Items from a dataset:
↓↓↓

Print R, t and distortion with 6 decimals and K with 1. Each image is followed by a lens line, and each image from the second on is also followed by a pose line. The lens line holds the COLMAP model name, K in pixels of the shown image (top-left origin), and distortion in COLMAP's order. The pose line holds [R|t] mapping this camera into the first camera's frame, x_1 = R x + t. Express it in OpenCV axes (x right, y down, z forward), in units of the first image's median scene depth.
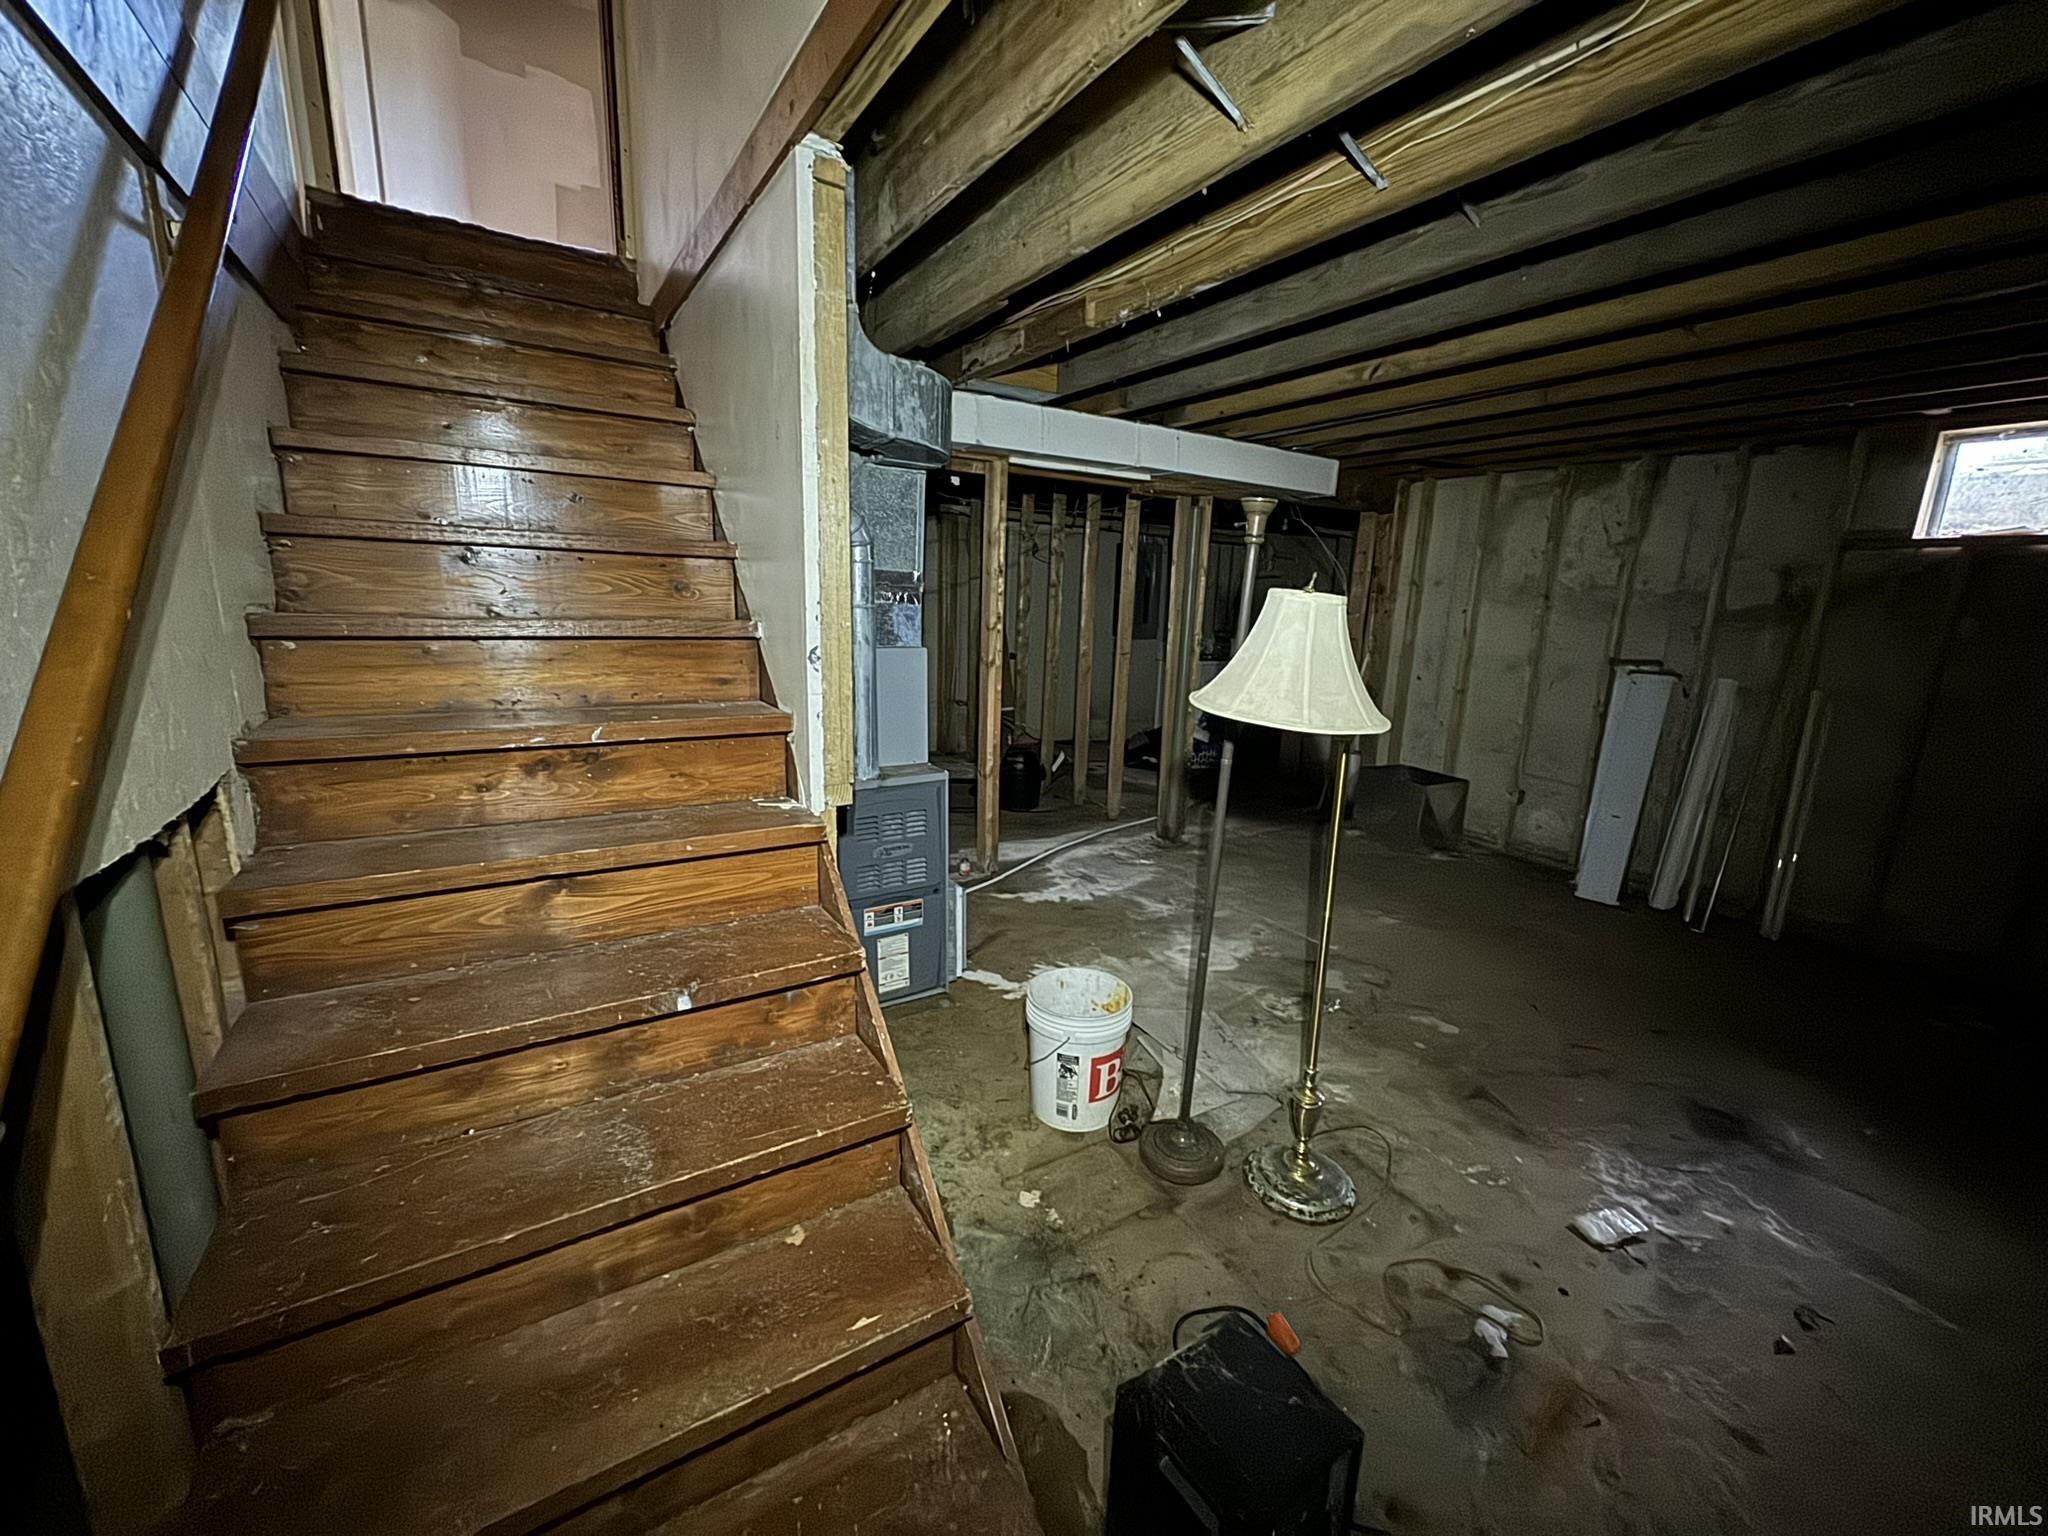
lens RADIAL K [[818.3, 0, 1024.2], [0, 818.3, 767.5], [0, 0, 1]] dist [0.000142, -0.000167]
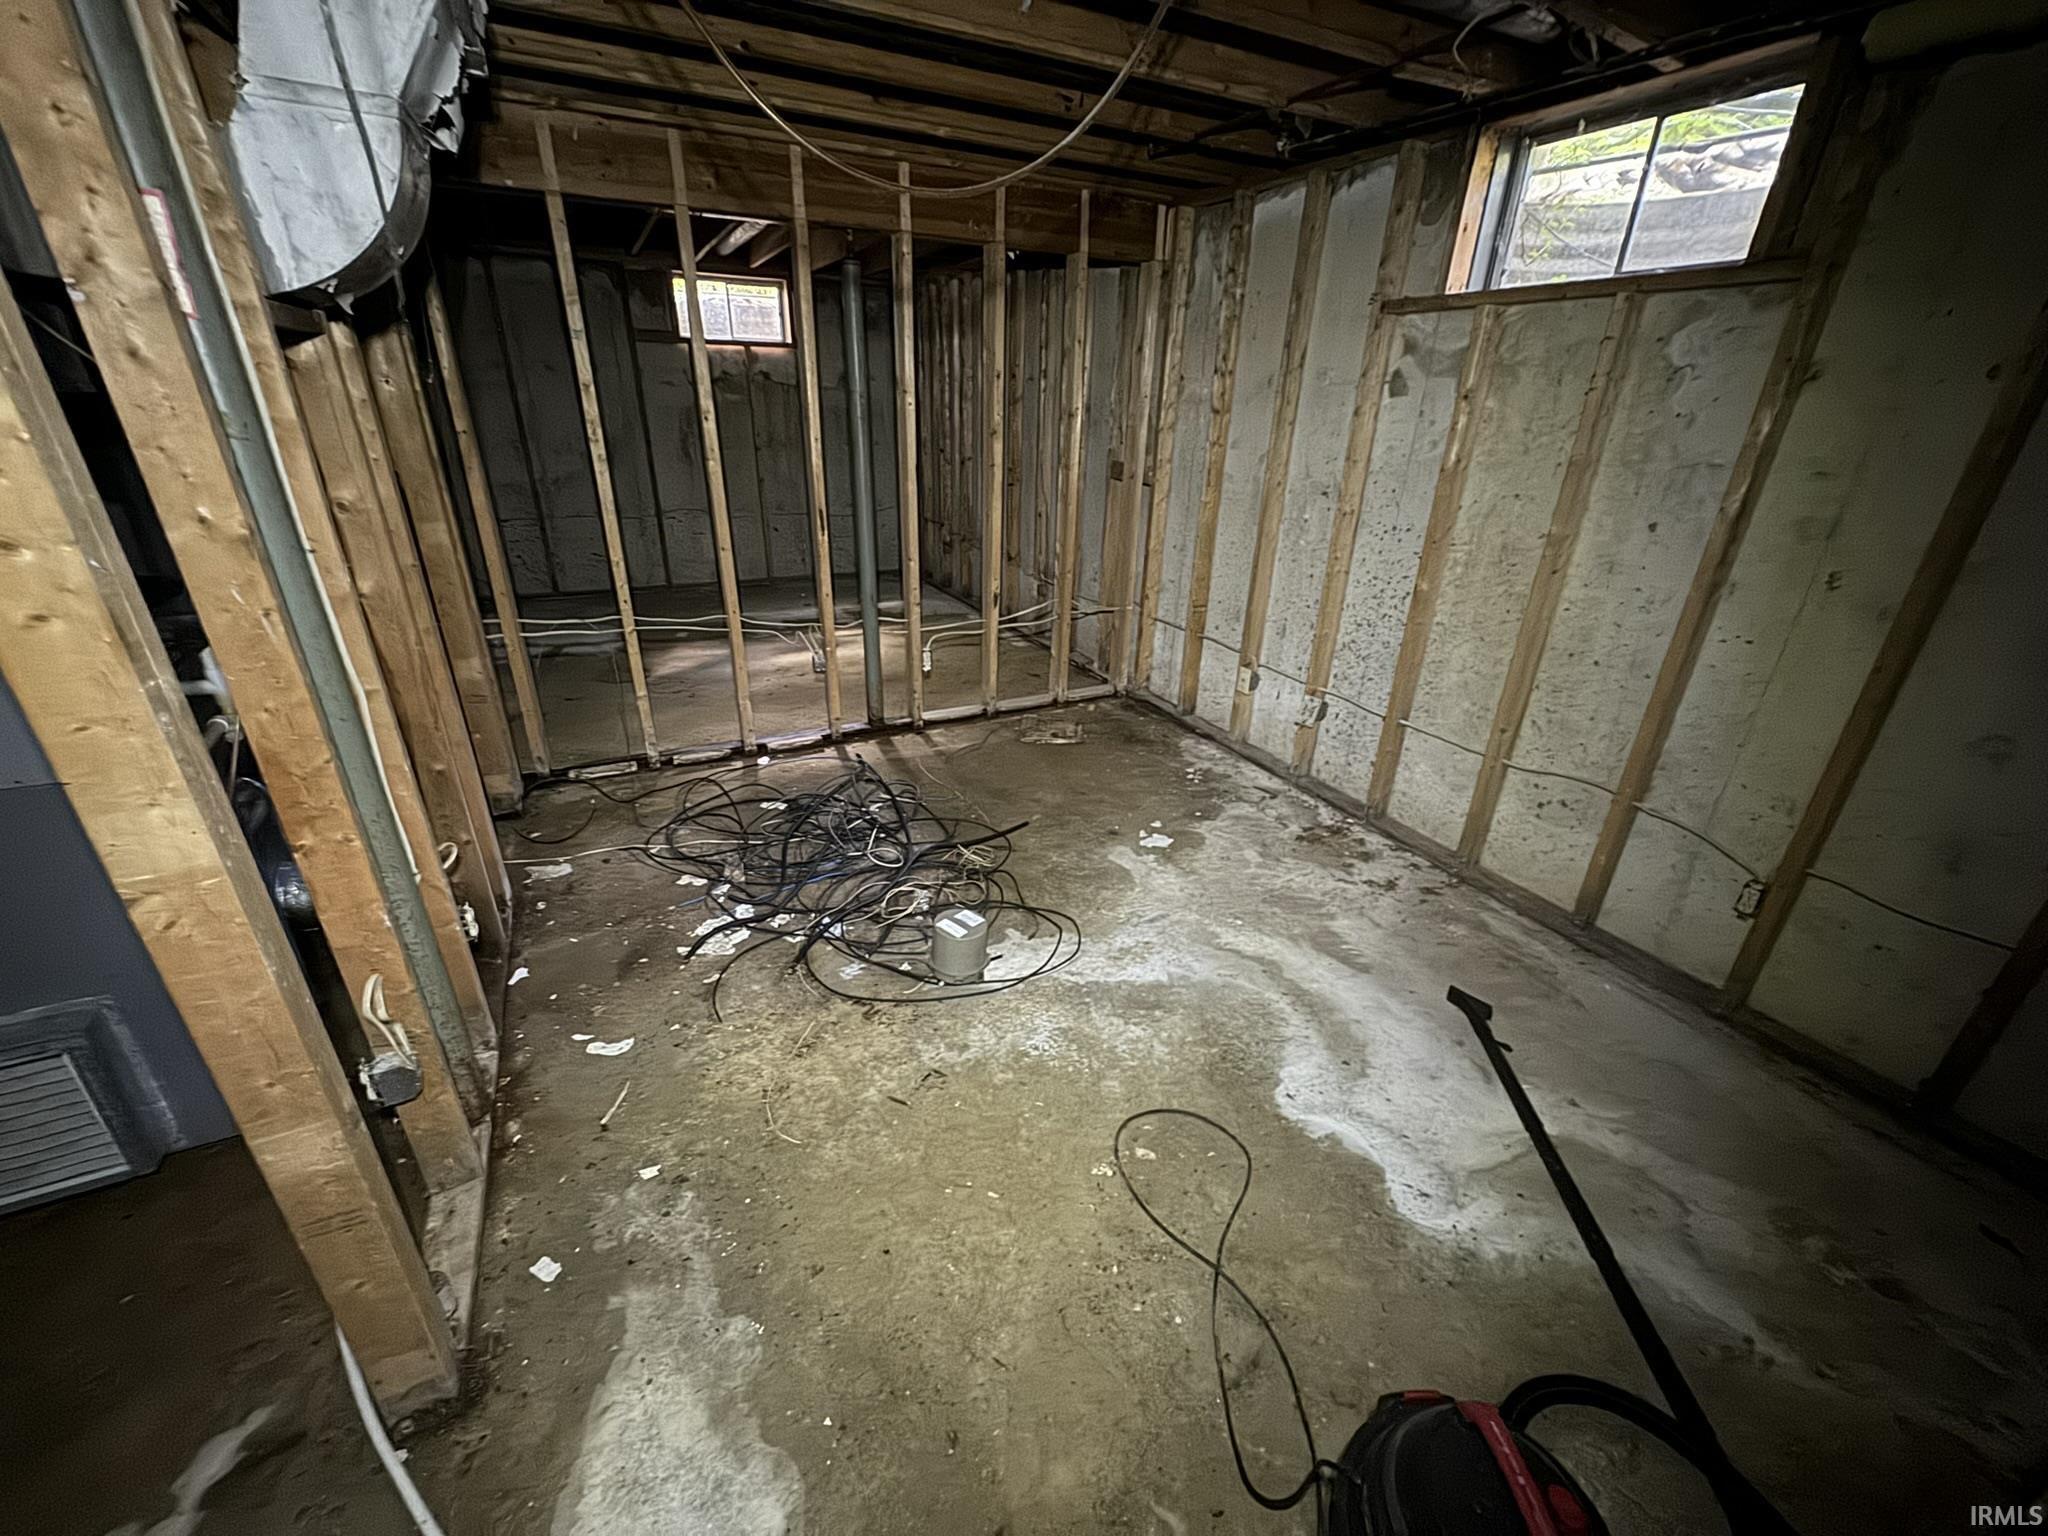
lens RADIAL K [[818.3, 0, 1026.6], [0, 818.3, 763.1], [0, 0, 1]] dist [0.000142, -0.000167]
pose [[-0.086366, 0.386619, -0.918186, 0.131735], [-0.235808, 0.887509, 0.395882, -0.269323], [0.967954, 0.250707, 0.014517, 1.203253]]
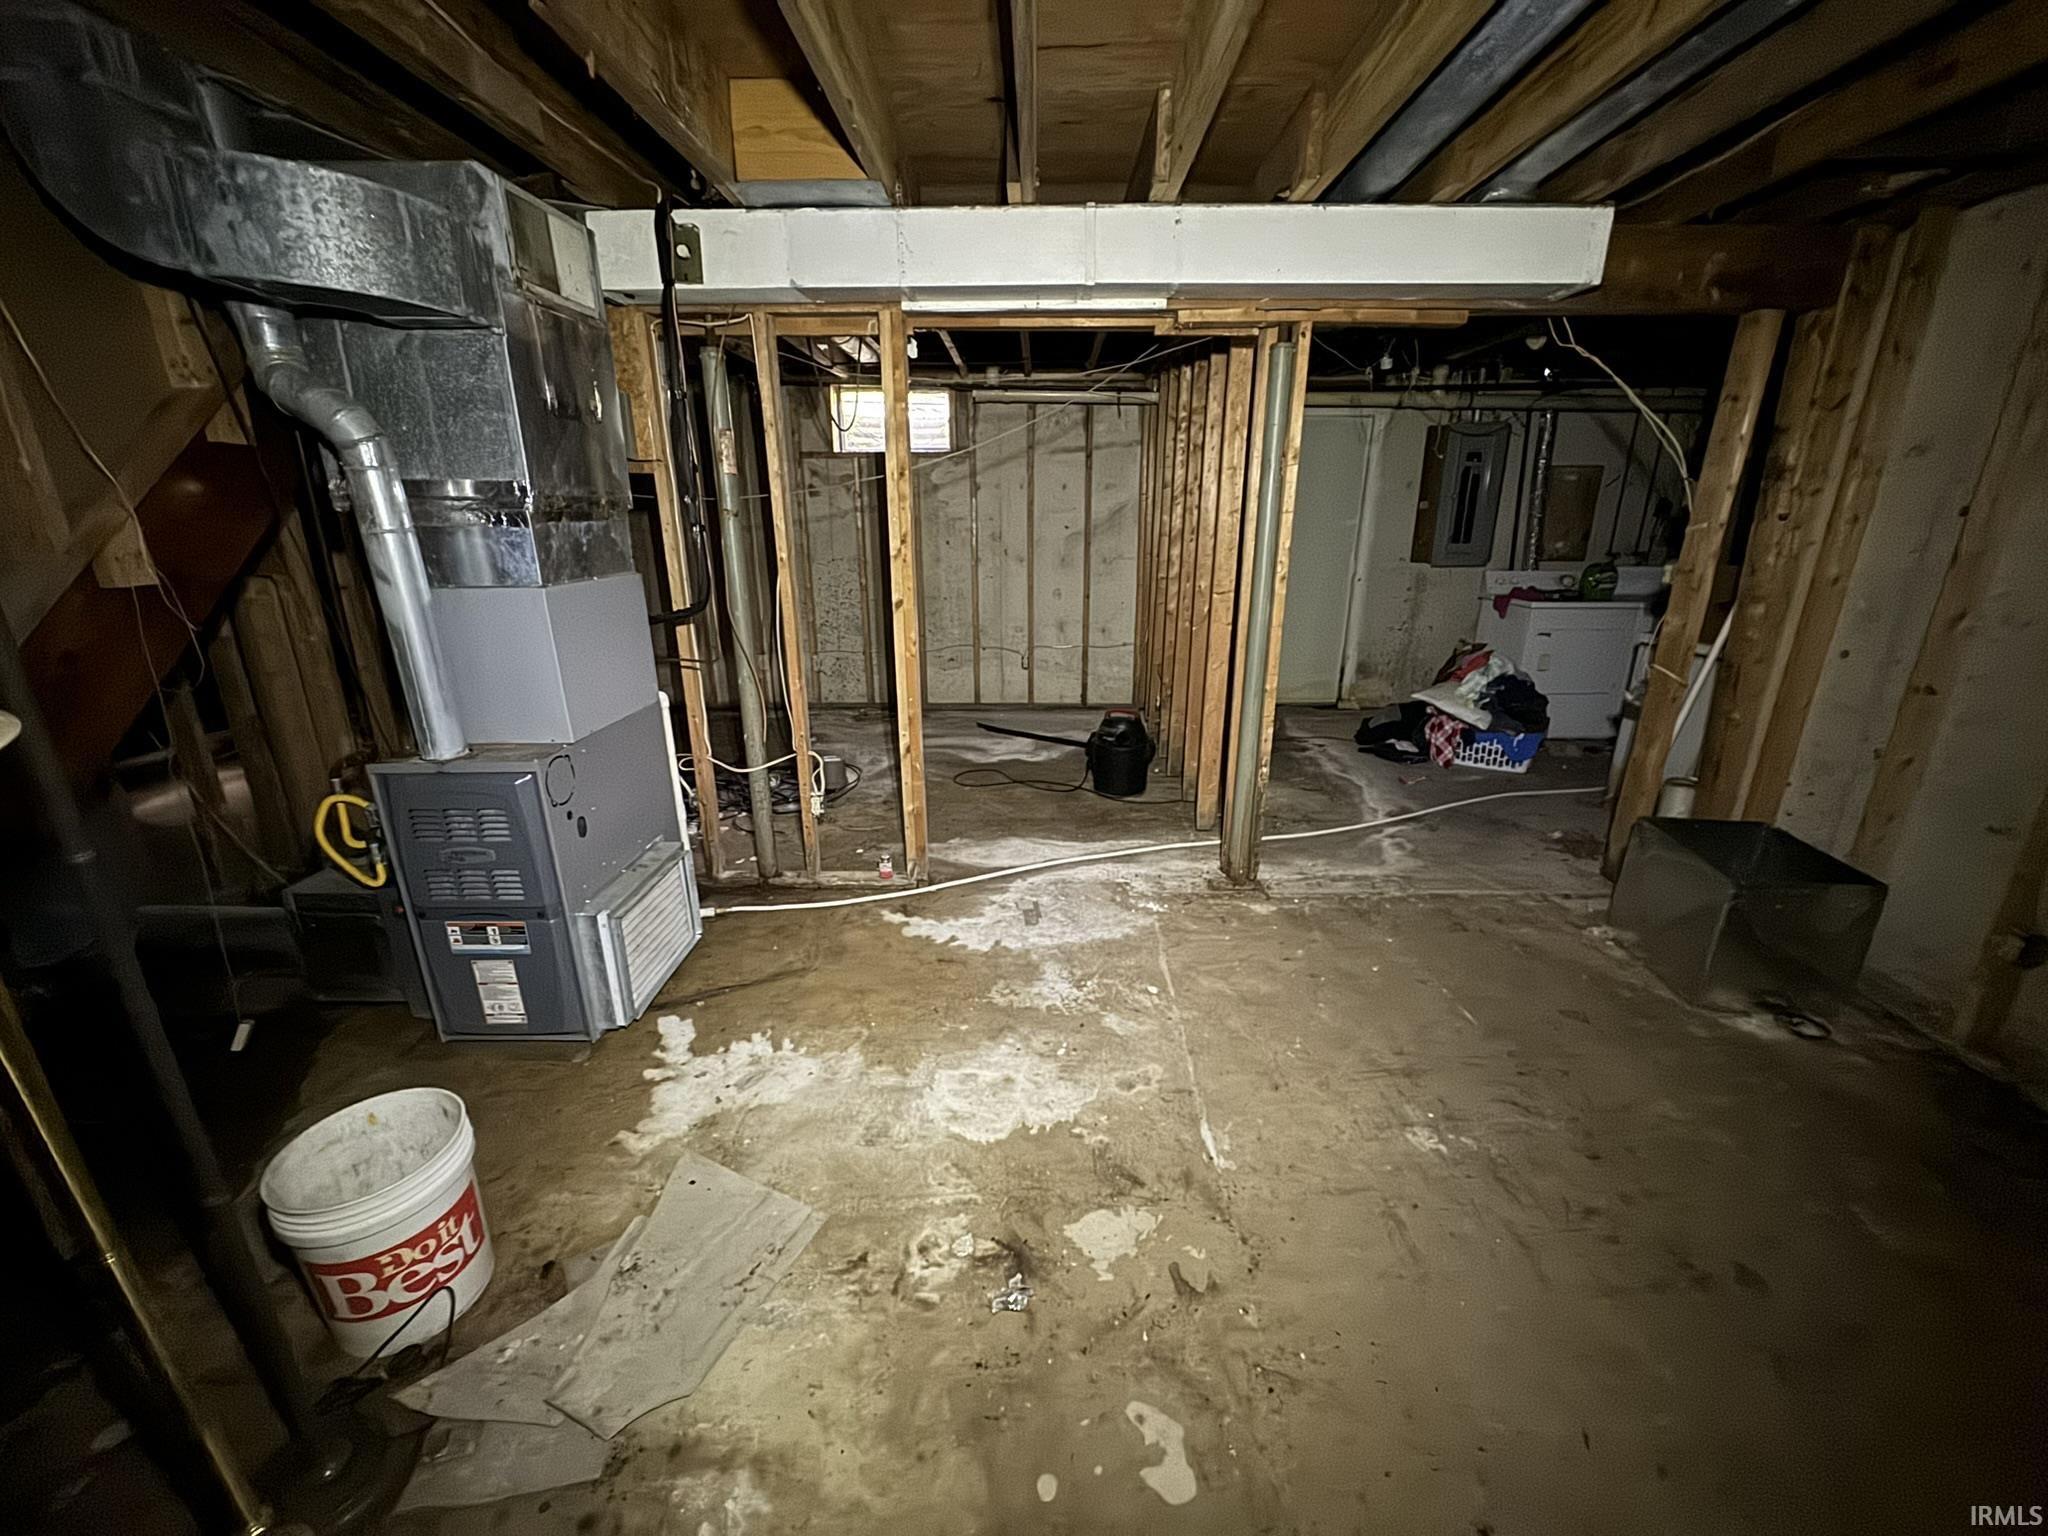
lens RADIAL K [[818.3, 0, 1021.6], [0, 818.3, 768.7], [0, 0, 1]] dist [0.000142, -0.000167]
pose [[0.836996, 0.133794, -0.530601, 0.449123], [-0.084494, 0.989619, 0.116253, -0.075142], [0.540646, -0.052471, 0.839612, 0.427684]]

↑↑↑

• **REQUIRED WORK**
Leave every picture out and output the records exactly.

• **RESULT OF THIS TASK**
Print R, t and distortion with 6 decimals and K with 1. Each image is followed by a lens line, and each image from the second on is also followed by a pose line. The lens line holds the COLMAP model name, K in pixels of the shown image (top-left origin), and distortion in COLMAP's order. The pose line holds [R|t] mapping this camera into the first camera's frame, x_1 = R x + t. Express it in OpenCV axes (x right, y down, z forward), in units of the first image's median scene depth.
lens RADIAL K [[818.3, 0, 1024.2], [0, 818.3, 767.5], [0, 0, 1]] dist [0.000142, -0.000167]
lens RADIAL K [[818.3, 0, 1026.6], [0, 818.3, 763.1], [0, 0, 1]] dist [0.000142, -0.000167]
pose [[-0.086366, 0.386619, -0.918186, 0.131735], [-0.235808, 0.887509, 0.395882, -0.269323], [0.967954, 0.250707, 0.014517, 1.203253]]
lens RADIAL K [[818.3, 0, 1021.6], [0, 818.3, 768.7], [0, 0, 1]] dist [0.000142, -0.000167]
pose [[0.836996, 0.133794, -0.530601, 0.449123], [-0.084494, 0.989619, 0.116253, -0.075142], [0.540646, -0.052471, 0.839612, 0.427684]]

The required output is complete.